Tattoo Artist’s Work Draws Global Accolades
By JEFF KAUFFMAN
The Daily Times of Salisbury
FENWICK ISLAND, Md. (AP) — Once considered a radical branding that would make a parent cringe at the sight, tattoo prevalence has grown tremendously through the years.
Since gaining in popularity and relative social acceptance, tattoos have turned to more of an approachable form of self-expression than a violation to the skin.
Although he claims his craft is continuously being honed, many customers will testify that artist Todd “Noble” Holloway has mastered it.
The Salisbury native and graphic design graduate from University of Maryland Baltimore County has been tattooing for more than 20 years.
“I did my first tattoo on a friend in Seattle in 1992,” he said. “I decided to move back to the area here and started an impromptu apprenticeship that lasted for about six months.
“I didn’t really know the realm of tattooing until I started, but once I really got into, it I found that it’s all-encompassing, and from there I focused on how to get better at it and continuously hone my skill,” Holloway said.
In 1997, he opened a tattoo parlor of his own, Independent Tattoo located in Selbyville, where he worked until he sold his portion of the business in 2007, he said.
From there, Holloway opened Black Cobra Tattoo in Salisbury, which he still owns today with a few close friends and fellow tattoo artists.
His most recent business venture came in 2010 when he opened the doors to Right Coast Tattoo in Fenwick Island.
Throughout the years, Holloway’s notoriety has grown much bigger than he ever expected.
“I had no idea you could reach that kind of level of notoriety in tattooing,” he said. “It was never a goal.”
However, he said, the success came with hard work and, just like any craft, there’s no shortcut to getting good at it.
Holloway’s popularity continues to grow past the local and even national levels, with customers traveling from cities along the Eastern Seaboard, California and even parts of Europe.
Recently, Holloway headed to international tattoo conventions in Belgium and Paris.
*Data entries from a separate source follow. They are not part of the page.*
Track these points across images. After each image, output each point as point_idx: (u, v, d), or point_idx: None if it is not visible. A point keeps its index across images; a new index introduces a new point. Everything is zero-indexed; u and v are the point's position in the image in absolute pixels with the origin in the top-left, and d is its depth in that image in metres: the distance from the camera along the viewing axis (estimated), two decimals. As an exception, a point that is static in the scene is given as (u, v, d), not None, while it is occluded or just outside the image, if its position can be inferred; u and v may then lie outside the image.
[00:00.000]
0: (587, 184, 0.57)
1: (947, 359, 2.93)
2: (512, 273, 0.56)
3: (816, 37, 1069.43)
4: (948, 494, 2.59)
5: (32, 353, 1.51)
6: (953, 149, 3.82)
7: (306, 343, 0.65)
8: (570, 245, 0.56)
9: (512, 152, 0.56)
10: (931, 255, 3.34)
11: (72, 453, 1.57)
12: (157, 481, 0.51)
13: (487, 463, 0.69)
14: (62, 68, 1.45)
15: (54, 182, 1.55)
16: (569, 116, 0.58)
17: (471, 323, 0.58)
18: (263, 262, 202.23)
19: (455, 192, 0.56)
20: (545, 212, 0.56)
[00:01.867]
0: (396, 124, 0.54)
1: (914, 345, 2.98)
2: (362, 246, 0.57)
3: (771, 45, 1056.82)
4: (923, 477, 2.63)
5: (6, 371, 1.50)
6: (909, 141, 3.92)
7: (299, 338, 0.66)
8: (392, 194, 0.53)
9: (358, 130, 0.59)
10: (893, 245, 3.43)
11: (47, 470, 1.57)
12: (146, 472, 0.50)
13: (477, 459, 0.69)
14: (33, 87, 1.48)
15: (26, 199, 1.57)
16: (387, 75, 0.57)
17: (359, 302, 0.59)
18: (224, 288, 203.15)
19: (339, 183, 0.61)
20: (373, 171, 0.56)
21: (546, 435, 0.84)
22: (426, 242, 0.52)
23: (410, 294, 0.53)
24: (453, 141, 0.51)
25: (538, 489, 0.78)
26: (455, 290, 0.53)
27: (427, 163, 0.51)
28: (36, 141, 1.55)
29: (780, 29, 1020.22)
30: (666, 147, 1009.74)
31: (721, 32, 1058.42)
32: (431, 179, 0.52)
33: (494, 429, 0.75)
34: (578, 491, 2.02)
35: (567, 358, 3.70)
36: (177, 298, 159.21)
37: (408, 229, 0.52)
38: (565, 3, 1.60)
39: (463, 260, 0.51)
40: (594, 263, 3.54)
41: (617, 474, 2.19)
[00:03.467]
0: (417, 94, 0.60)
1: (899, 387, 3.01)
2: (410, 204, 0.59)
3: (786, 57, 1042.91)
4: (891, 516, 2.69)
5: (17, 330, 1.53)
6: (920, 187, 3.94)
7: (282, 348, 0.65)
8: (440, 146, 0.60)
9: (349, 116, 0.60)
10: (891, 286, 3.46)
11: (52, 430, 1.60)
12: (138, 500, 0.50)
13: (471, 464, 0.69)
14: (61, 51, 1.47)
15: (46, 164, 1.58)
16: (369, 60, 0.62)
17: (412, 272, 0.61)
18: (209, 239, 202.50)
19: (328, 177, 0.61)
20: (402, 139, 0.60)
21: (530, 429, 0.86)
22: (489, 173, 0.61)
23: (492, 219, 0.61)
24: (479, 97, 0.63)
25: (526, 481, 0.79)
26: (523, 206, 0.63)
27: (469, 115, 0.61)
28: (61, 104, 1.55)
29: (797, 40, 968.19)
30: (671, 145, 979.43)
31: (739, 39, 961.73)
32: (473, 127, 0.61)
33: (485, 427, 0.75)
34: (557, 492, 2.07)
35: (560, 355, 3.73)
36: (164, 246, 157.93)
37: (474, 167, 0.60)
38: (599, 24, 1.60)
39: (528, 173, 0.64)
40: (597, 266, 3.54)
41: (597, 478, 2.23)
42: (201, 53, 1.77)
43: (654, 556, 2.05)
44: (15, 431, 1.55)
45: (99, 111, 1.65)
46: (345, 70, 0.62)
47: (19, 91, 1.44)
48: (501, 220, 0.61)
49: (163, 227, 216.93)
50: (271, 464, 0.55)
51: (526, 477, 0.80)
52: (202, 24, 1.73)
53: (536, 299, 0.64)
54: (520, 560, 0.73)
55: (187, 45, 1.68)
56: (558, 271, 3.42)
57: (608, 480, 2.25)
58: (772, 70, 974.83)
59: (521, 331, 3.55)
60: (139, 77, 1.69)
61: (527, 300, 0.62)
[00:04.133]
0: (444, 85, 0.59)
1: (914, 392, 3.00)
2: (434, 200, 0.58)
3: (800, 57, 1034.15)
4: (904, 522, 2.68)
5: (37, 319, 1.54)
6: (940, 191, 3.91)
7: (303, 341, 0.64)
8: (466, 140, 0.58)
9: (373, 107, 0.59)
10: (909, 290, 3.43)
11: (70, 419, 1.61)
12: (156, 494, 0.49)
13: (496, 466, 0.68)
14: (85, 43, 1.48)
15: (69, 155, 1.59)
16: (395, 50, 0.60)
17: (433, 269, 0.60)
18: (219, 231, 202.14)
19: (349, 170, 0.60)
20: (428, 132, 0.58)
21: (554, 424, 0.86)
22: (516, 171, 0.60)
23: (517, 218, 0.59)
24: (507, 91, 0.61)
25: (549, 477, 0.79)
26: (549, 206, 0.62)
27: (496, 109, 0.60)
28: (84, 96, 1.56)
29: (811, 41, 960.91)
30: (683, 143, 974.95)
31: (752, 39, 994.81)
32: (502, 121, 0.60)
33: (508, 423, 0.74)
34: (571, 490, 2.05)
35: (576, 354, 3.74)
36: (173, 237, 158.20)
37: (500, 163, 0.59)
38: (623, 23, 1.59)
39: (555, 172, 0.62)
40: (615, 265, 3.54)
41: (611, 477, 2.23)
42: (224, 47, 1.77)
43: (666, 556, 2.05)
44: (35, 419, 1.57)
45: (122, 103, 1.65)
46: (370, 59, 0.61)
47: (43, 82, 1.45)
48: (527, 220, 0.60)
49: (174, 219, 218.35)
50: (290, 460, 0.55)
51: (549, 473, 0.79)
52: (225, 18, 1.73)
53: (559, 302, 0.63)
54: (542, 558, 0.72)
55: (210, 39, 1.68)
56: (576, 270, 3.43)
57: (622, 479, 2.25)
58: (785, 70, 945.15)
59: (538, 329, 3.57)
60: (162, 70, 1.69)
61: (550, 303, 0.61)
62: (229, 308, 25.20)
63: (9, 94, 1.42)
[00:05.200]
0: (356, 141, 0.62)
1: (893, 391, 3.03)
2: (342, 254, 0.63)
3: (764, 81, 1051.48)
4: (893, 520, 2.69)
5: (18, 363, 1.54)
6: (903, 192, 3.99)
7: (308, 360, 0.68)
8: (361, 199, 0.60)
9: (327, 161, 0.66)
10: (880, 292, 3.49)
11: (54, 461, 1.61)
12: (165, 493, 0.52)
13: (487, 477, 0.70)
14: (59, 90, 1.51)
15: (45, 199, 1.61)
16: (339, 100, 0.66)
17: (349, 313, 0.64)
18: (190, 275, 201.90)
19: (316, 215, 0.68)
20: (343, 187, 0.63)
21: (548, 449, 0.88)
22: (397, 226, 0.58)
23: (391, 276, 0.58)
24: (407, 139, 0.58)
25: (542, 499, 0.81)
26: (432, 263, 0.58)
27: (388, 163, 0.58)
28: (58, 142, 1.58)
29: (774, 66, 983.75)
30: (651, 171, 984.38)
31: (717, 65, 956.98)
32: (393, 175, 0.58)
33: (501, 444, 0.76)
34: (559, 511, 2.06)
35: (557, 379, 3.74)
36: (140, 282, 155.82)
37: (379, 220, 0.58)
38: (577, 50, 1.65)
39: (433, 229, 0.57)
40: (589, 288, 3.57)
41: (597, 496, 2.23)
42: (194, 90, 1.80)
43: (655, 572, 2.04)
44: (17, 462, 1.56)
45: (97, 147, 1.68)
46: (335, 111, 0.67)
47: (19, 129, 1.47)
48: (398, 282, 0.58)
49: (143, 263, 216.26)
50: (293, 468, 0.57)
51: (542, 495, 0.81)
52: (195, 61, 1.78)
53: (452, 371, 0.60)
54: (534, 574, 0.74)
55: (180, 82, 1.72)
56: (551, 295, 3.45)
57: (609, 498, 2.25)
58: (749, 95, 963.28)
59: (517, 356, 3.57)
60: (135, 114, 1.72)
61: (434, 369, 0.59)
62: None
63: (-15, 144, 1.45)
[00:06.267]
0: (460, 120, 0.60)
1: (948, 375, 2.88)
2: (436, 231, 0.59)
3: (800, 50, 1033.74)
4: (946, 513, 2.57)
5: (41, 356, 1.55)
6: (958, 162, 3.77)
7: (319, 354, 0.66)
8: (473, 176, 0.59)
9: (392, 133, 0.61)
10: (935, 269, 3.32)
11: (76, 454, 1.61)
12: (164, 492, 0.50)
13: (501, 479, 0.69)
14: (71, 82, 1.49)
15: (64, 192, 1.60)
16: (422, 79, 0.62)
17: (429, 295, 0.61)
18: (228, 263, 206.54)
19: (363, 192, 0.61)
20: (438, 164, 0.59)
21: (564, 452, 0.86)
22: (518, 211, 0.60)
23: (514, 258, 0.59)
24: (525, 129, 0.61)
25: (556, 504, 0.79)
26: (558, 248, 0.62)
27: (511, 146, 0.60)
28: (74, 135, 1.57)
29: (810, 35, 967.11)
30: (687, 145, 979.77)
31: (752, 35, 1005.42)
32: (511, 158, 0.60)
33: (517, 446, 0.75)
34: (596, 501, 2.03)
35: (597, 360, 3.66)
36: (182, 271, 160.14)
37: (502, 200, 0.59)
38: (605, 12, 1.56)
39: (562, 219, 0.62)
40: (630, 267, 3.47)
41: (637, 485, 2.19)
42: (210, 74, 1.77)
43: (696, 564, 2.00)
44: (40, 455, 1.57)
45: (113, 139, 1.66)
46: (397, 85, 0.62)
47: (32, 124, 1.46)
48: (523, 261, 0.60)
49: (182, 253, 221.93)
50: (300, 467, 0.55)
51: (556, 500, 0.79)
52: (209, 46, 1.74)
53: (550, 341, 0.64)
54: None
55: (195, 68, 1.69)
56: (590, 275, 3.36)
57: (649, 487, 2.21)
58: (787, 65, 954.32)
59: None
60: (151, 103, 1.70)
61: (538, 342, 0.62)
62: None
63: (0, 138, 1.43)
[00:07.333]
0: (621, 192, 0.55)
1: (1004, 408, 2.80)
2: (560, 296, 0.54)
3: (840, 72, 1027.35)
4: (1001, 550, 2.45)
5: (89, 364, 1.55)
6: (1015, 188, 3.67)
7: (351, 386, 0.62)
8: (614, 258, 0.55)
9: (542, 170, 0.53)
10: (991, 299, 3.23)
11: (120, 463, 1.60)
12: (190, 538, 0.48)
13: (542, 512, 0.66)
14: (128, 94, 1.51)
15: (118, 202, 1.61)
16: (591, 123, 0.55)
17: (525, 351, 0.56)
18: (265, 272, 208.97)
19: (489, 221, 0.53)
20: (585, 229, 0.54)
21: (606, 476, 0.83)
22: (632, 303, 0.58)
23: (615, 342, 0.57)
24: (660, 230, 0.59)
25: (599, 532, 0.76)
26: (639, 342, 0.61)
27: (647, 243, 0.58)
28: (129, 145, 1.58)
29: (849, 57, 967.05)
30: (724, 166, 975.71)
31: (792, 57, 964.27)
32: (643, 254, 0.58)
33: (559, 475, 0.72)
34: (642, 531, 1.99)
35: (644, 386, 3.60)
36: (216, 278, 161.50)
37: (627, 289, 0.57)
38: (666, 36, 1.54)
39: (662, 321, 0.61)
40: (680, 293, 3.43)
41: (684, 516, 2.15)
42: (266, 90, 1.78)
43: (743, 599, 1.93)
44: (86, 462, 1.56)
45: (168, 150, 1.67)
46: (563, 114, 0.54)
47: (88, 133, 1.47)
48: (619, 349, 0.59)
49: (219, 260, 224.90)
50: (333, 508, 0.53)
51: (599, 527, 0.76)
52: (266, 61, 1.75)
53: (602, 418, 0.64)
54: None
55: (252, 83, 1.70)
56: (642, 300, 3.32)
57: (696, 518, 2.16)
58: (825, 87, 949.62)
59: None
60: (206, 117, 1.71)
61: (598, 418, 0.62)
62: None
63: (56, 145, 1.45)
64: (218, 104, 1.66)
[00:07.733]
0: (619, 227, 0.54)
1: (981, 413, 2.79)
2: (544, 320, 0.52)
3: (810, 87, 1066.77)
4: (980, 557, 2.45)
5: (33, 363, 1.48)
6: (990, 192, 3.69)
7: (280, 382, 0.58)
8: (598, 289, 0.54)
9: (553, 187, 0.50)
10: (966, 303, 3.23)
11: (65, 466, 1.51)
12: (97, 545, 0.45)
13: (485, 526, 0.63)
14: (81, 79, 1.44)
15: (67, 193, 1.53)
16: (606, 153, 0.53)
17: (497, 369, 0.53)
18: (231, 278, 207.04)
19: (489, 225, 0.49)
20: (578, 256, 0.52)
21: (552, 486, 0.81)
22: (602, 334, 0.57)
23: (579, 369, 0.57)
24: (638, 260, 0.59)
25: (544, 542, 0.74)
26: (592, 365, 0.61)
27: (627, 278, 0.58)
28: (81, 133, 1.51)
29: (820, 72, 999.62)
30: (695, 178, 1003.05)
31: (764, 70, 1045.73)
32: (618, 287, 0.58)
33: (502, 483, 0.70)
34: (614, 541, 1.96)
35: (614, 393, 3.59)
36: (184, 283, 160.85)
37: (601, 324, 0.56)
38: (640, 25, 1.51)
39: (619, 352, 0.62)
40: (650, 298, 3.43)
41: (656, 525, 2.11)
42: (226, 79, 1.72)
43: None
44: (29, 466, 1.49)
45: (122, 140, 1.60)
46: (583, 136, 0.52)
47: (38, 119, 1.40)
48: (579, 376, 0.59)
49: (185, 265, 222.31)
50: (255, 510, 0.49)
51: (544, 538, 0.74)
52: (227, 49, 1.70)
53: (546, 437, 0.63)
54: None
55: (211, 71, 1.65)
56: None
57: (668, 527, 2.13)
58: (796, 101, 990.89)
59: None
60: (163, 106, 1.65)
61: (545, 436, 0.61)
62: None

In the past, he’s visited Denmark, Germany, Spain, England, Switzerland and Italy for both projects and expos.
Delaware resident and fishing aficionado Phill Blush chose to work with Holloway for a nautical-inspired full sleeve tattoo on his right arm, which is nearly complete and should be finished by early summer.
Blush drew inspiration from his grandfather’s tales of time spent in the Navy, accompanied by photographs of sailors covered in tattoos.
“I fell in love with the old style of thick lines and deep, bright colors,” he said. “I was hooked on the art at a young age and finally started getting my own last year thanks to Todd.”
“I went with him because of his sheer skill, knowledge and experience with traditional tattoo styles,” Blush said. “He also has a way with planning where certain tattoos should go and what will work best with specific artwork.”
Holloway said he draws interest from an array of artists in multiple types of mediums.
“Whether it be a comic book artist, illustration artist, oil paintings — whatever triggers my interest, that’s usually what I draw,” he said.
Along with Holloway, Right Coast Tattoo offers the skill of Jeff Brown and Sean C. Rhodes.